## SUPPLIED PASSAGE
****

Gaza’s Numbing Routine of Injury and Death — MSF

It is not normal to see so many young people arrive at hospital all at once with bullets in their legs.

April 4 — MSF teams were ready to take care of hundreds of injured people on 30 March in Gaza as the weekly protests there had their one year anniversary. More than 190 have been killed and 6,800 shot and injured by the Israeli army during the protests. In the end, “only” four people were killed and 64 injured by live fire on 30 March. MSF’s Field Communications Manager in Jerusalem, Jacob Burns, reflects on what it means when such a devastating toll of injuries comes to be considered a “good” day.

The day was well set for drama – a storm blowing in off the Mediterranean, the sea white and the air full of dust in defiance of what was supposed to be spring. At al-Aqsa hospital in the middle of Gaza Strip the wind was whipping through a tent set up in the grounds, chilling the nurses and doctors dressed in their scrubs. This tent had been set up as part of a triage system, a way of managing the expected arrival of many wounded from protests at the fence that marks the boundary with Israel. It was March 30, the first anniversary of weekly demonstrations in which more than 190 have been killed and 6,800 shot and injured by Israeli forces. The whole of the Gazan health system was on alert, ready to receive hundreds of injured in a few short hours, just as it had done in the worst days of spring and summer last year.

At around half past two the radio crackled and the word came down: ten cases were on their way. The first siren of the afternoon cut the air and the orange and white ambulance pulled up and discharged its wounded: one young man clutching a bandage to his neck, cut by shrapnel perhaps; a still man on a stretcher, his head hit by a rubber bullet; and another youth with a bullet in his foot hopping into the tent, grimacing. The afternoon continued like that, with patients arriving together in little bursts of pain, MSF doctors and nurses assisting the Ministry of Health and another NGO with their assessment and treatment. Many had gunshot wounds to the leg, with red blood pooling on white bandages, nurses strapping splints behind the shin to keep broken bones immobilised. Some people were moaning and crying, others were silent, and others – affected by tear gas – were shaking and vomiting.

****

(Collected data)
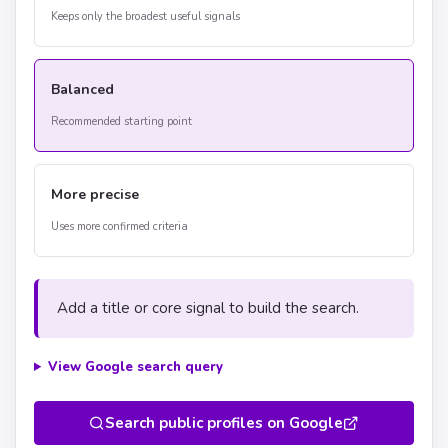
Keeps only the broadest useful signals
Balanced
Recommended starting point
More precise
Uses more confirmed criteria
Add a title or core signal to build the search.
View Google search query
Search public profiles on Google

****

## EXERCISE AIM
In the MSF article on Gaza, at which hospital was the triage tent set up?

## WORKED SOLUTION
Al-Aqsa hospital, in the middle of the Gaza Strip.